Obama's AIPAC speech sent shock waves throughout much of the Arab World, where the prospect of an African-American president with a rich international background seemed, to them, to promise a more balanced U.S. policy in the Middle East. "A slap in the face," said the Kuwaiti paper al-Watan. "An oath of allegiance by the U.S. presidency to AIPAC," declared the Lebanese opposition paper, Al-Safir. Others downplayed the remark, believing that any Democratic administration will be an improvement over eight years of Bush policy. Former Palestinian labor secretary Ghassan Khatib said Obama's speech "stressed more that anything else his intention to engage, which is the most important need." And Obama, a day after the speech, attempted to soften his remarks, saying, "Obviously it's going to be up to the parties to negotiate a range of these issues. And Jerusalem will be part of those negotiations." Yet he added that Israel has a "legitimate claim" to all of Jerusalem, a comment which will do little to tamp down Arab anxieties.
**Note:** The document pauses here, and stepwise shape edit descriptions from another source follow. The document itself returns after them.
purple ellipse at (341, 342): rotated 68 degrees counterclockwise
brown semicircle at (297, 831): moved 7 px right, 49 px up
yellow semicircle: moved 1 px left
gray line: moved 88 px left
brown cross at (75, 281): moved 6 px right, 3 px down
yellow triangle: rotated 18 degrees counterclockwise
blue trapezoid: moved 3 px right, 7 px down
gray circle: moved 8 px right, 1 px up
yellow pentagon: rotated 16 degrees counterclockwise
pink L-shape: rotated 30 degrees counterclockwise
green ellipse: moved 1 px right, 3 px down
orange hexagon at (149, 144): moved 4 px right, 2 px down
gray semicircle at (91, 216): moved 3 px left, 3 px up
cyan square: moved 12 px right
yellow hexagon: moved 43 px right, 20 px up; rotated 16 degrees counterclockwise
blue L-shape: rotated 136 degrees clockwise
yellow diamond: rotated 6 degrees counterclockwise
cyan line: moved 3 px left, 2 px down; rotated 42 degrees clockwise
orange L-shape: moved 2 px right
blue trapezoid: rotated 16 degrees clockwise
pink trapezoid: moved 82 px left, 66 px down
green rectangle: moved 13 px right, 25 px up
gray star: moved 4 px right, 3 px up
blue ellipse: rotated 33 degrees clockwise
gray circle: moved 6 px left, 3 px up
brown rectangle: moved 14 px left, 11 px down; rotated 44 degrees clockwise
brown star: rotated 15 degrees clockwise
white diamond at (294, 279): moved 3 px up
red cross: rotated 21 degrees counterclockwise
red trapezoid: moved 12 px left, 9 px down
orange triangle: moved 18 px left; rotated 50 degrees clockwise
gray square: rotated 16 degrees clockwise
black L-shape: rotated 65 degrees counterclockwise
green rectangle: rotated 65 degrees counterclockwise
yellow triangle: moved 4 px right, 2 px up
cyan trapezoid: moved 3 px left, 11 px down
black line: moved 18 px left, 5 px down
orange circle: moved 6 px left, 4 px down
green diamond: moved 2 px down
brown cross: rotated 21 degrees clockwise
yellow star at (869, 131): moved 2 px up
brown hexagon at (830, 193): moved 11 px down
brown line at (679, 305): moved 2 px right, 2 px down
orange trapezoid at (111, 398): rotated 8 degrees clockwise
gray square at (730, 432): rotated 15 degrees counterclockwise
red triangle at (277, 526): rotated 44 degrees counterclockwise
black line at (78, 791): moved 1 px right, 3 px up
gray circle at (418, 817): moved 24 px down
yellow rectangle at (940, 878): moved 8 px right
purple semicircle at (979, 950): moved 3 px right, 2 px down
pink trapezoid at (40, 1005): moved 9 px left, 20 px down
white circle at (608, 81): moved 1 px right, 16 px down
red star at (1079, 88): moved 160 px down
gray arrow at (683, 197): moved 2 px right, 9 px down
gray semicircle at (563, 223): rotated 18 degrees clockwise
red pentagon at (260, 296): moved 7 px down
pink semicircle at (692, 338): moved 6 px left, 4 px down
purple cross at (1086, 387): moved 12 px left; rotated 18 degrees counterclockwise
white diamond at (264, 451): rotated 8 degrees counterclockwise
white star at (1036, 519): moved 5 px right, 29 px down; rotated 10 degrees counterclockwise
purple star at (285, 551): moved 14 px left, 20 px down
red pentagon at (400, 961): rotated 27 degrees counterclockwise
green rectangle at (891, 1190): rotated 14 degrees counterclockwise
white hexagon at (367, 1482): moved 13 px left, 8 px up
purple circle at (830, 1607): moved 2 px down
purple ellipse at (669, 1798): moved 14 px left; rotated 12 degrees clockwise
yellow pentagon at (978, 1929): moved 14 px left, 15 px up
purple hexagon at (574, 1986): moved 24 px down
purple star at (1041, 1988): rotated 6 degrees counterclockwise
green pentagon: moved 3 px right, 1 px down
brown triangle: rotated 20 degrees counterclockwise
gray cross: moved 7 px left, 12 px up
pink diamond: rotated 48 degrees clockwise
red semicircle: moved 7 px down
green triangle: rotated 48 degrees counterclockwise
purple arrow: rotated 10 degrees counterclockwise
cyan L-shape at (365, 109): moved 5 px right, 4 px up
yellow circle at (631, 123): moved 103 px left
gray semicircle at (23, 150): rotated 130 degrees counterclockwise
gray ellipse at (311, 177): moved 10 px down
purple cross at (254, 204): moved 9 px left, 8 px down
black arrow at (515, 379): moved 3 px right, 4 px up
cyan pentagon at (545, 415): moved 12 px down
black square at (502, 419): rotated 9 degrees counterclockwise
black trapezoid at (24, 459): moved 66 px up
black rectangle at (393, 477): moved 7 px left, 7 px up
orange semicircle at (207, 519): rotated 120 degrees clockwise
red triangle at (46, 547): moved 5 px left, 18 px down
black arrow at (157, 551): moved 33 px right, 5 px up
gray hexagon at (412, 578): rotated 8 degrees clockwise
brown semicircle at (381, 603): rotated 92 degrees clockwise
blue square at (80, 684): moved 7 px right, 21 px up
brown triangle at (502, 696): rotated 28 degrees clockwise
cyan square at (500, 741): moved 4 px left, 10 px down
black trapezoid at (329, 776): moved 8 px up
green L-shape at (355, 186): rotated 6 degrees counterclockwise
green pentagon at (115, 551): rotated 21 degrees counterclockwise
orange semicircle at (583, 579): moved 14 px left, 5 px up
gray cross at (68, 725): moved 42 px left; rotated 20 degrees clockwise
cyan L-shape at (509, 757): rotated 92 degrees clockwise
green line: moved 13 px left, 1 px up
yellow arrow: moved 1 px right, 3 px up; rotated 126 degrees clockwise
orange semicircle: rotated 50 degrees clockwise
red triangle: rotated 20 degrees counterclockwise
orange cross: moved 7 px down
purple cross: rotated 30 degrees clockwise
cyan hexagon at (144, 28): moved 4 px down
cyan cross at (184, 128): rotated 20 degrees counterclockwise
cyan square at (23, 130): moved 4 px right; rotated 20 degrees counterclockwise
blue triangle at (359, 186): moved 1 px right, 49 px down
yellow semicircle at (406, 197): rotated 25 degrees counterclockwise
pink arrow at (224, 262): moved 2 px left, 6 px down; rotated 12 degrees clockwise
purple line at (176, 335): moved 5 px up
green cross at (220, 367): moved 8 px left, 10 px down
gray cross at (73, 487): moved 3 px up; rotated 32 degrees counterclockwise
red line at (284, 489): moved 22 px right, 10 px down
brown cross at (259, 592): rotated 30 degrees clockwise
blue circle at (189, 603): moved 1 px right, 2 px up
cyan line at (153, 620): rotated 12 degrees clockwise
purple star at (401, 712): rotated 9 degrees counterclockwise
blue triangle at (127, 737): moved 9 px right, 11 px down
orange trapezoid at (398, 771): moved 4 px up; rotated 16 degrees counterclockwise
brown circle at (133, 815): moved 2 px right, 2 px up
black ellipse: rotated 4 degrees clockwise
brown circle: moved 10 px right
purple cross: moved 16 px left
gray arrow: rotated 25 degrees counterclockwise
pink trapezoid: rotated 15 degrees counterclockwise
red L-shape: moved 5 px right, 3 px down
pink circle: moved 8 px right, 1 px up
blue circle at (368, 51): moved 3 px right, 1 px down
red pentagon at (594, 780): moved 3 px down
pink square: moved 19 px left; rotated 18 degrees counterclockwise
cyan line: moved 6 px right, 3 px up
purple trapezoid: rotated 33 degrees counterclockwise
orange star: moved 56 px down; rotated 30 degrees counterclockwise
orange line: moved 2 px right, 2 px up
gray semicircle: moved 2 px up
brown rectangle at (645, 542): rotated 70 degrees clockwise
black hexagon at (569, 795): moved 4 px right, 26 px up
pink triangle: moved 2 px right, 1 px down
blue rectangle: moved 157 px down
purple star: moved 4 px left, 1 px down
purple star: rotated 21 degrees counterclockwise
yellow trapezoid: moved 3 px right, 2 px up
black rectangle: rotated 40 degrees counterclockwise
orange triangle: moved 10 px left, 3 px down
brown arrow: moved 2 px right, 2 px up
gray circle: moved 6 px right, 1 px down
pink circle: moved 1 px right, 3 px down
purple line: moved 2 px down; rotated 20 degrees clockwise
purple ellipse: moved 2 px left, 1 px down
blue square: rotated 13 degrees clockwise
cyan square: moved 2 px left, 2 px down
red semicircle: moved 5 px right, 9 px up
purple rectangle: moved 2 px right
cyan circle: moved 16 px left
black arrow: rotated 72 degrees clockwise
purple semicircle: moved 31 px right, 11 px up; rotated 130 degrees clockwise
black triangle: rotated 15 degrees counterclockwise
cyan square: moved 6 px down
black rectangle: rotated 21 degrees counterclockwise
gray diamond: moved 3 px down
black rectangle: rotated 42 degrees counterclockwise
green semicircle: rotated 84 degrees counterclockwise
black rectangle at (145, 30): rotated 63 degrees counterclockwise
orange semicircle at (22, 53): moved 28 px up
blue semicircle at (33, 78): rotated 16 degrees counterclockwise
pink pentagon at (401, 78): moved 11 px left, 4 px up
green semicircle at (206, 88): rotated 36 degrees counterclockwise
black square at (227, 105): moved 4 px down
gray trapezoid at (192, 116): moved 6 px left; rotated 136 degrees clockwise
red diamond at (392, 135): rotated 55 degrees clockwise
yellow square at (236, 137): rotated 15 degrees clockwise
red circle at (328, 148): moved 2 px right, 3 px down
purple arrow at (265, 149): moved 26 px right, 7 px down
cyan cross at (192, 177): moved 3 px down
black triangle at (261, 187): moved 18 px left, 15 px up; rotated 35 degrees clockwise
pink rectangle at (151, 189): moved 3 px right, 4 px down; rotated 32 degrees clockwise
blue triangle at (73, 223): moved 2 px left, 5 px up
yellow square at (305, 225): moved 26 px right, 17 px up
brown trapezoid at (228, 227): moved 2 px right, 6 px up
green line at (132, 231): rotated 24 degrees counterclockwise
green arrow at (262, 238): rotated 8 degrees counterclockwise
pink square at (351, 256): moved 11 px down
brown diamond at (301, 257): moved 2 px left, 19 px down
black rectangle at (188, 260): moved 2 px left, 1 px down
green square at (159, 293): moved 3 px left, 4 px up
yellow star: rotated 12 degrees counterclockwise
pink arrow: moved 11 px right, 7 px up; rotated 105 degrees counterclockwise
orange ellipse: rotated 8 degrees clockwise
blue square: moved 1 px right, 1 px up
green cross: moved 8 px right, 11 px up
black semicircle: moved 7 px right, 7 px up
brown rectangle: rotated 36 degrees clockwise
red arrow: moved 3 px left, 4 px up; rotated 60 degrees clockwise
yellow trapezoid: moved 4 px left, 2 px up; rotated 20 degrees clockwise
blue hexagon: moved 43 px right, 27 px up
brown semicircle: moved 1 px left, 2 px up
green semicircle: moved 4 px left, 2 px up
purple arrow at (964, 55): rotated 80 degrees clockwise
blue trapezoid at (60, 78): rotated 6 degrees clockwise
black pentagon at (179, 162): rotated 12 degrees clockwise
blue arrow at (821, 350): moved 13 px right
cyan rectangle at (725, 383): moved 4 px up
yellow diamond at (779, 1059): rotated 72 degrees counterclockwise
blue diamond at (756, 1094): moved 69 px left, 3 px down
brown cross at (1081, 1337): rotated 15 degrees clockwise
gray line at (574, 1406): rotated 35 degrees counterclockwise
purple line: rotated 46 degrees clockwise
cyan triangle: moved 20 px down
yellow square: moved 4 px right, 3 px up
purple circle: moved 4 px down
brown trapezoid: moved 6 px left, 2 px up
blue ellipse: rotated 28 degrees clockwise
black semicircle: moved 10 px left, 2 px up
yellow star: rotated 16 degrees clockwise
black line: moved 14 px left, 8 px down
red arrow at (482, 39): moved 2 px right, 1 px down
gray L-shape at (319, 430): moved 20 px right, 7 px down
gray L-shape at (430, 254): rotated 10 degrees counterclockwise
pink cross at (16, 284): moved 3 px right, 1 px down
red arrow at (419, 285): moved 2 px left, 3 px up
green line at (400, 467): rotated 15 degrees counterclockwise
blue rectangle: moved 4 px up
Why, then, would Obama, with all the expectation of a more even-handed presidency, and the promise to help repair the U.S.'s shredded image in the Arab and Muslim worlds, seek, in the words of Palestinian negotiator Saeb Erekat, to be "more Israeli than the Israelis"? Part of the answer may boil down to crude electoral politics, especially in Florida, where Obama's strategists seem to be calculating that the five percent of Jewish voters there could swing the entire election for the Democrats.
But in deeper ways, Obama seems to be running as fast as he can from the friendships and affinities he has developed and expressed for Arabs in the past, including his statement in Iowa early in the campaign that "no one is suffering more than the Palestinians." The senator's AIPAC "corrective" is an effort -- stay tuned for more -- to be less like the "other," and more like "us." But are "we" truly so narrow-minded as to reject the aspirations of all such "others", or to ever consider their hopes and dreams? Apparently, Obama, tacking right, thinks the answer is yes.
-- Sandy Tolan is the author of The Lemon Tree: An Arab, A Jew, and the Heart of the Middle East, and associate professor of journalism at the Annenberg School for Communication at USC.